13. The non-transitory computer-readable storage medium according to claim 12, wherein the adjusting a size of a buffer of the media stream based on the time difference and the buffer information comprises:

calculating a sum of the average buffer duration and the time difference as an adjustment parameter; and

adjusting, by using the adjustment parameter, a size of a buffer corresponding to the video stream in the media stream.

14. An electronic device, comprising a memory and a processor, wherein the memory stores executable code, and the processor, when executing the executable code, implements a method for media stream processing, wherein the method comprises:

receiving a media stream, wherein the media stream comprises an audio stream and a video stream that are transmitted through different channels;

determining, in response to triggering of a preset event, a time difference between the audio stream and the video stream that are comprised in the media stream;

obtaining buffer information of the media stream; and

adjusting a size of a buffer of the media stream based on the time difference and the buffer information, such that the audio stream and the video stream that are comprised in the media stream are played back synchronously.

15. The electronic device according to claim 14, wherein the determining a time difference between the audio stream and the video stream that are comprised in the media stream comprises:

determining a first data packet of the current audio stream and a second data packet of the current video stream;

obtaining a first collection time corresponding to the first data packet and a second collection time corresponding to the second data packet;

obtaining a first reception time corresponding to the first data packet and a second reception time corresponding to the second data packet; and

calculating the time difference based on the first collection time, the second collection time, the first reception time, and the second reception time.

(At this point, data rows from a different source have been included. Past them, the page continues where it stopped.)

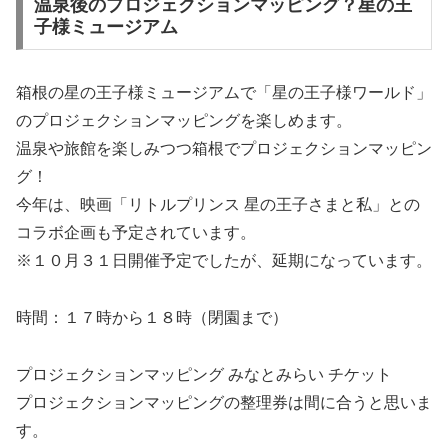
温泉後のプロジェクションマッピング？星の王
子様ミュージアム
箱根の星の王子様ミュージアムで「星の王子様ワールド」
のプロジェクションマッピングを楽しめます。
温泉や旅館を楽しみつつ箱根でプロジェクションマッピン
グ！
今年は、映画「リトルプリンス 星の王子さまと私」との
コラボ企画も予定されています。
※１０月３１日開催予定でしたが、延期になっています。
時間：１７時から１８時（閉園まで）
プロジェクションマッピング みなとみらい チケット
プロジェクションマッピングの整理券は間に合うと思いま
す。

16. The electronic device according to claim 15, wherein the obtaining a first collection time corresponding to the first data packet and a second collection time corresponding to the second data packet comprises:

obtaining the first collection time from an extension field of the first data packet and the second collection time from an extension field of the second data packet through a first interface provided by a web side,

wherein the obtaining a first reception time corresponding to the first data packet and a second reception time corresponding to the second data packet comprises:

obtaining the first reception time and the second reception time through the first interface.

17. The electronic device according to claim 15, wherein the calculating the time difference based on the first collection time, the second collection time, the first reception time, and the second reception time comprises:

calculating a first time interval between the first collection time and the first reception time;

calculating a second time interval between the second collection time and the second reception time; and

determining a difference between the first time interval and the second time interval as the time difference.

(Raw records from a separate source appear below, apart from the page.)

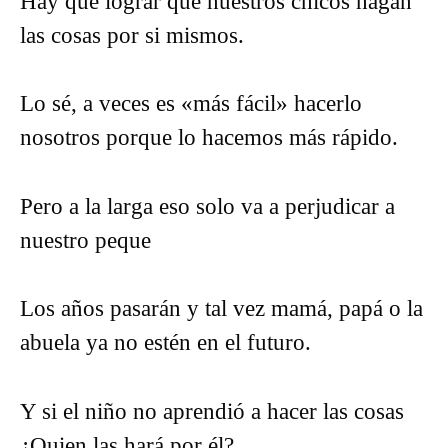
Hay que lograr que nuestros chicos hagan
las cosas por si mismos.
Lo sé, a veces es «más fácil» hacerlo
nosotros porque lo hacemos más rápido.
Pero a la larga eso solo va a perjudicar a
nuestro peque
Los años pasarán y tal vez mamá, papá o la
abuela ya no estén en el futuro.
Y si el niño no aprendió a hacer las cosas
¿Quien las hará por él?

18. The electronic device according to claim 14, wherein the obtaining buffer information of the media stream comprises:

obtaining a buffer duration of a plurality of data packets corresponding to the audio stream in the media stream in the buffer within a preset time period through a second interface provided by a web side; and

calculating an average buffer duration of the plurality of data packets in the buffer as the buffer information.

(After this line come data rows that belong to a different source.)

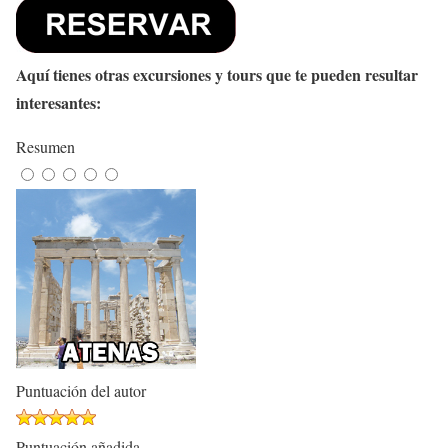
Aquí tienes otras excursiones y tours que te pueden resultar
interesantes:
Resumen
Puntuación del autor
Puntuación añadida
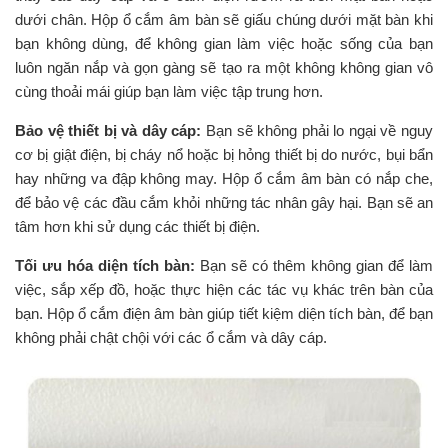
dưới chân. Hộp ổ cắm âm bàn sẽ giấu chúng dưới mặt bàn khi
bạn không dùng, để không gian làm việc hoặc sống của bạn
luôn ngăn nắp và gọn gàng sẽ tạo ra một không không gian vô
cùng thoải mái giúp bạn làm việc tập trung hơn.
Bảo vệ thiết bị và dây cáp:
Bạn sẽ không phải lo ngại về nguy
cơ bị giật điện, bị cháy nổ hoặc bị hỏng thiết bị do nước, bụi bẩn
hay những va đập không may. Hộp ổ cắm âm bàn có nắp che,
để bảo vệ các đầu cắm khỏi những tác nhân gây hại. Bạn sẽ an
tâm hơn khi sử dụng các thiết bị điện.
Tối ưu hóa diện tích bàn:
Bạn sẽ có thêm không gian để làm
việc, sắp xếp đồ, hoặc thực hiện các tác vụ khác trên bàn của
bạn. Hộp ổ cắm điện âm bàn giúp tiết kiệm diện tích bàn, để bạn
không phải chật chội với các ổ cắm và dây cáp.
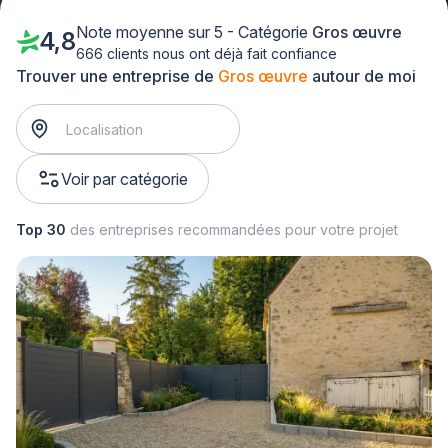
Note moyenne sur 5 - Catégorie
Gros œuvre
4,8
666 clients nous ont déjà fait confiance
Trouver une entreprise de
Gros œuvre
autour de moi
Voir par catégorie
Top 30
des entreprises recommandées pour votre projet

19. The electronic device according to claim 18, wherein the adjusting a size of a buffer of the media stream based on the time difference and the buffer information comprises:

calculating a sum of the average buffer duration and the time difference as an adjustment parameter; and

adjusting, by using the adjustment parameter, a size of a buffer corresponding to the video stream in the media stream.

20. The electronic device according to claim 19, wherein the adjusting, by using the adjustment parameter, a size of a buffer corresponding to the video stream in the media stream comprises:

setting the size of the buffer of the media stream by using the adjustment parameter through a third interface provided by the web side.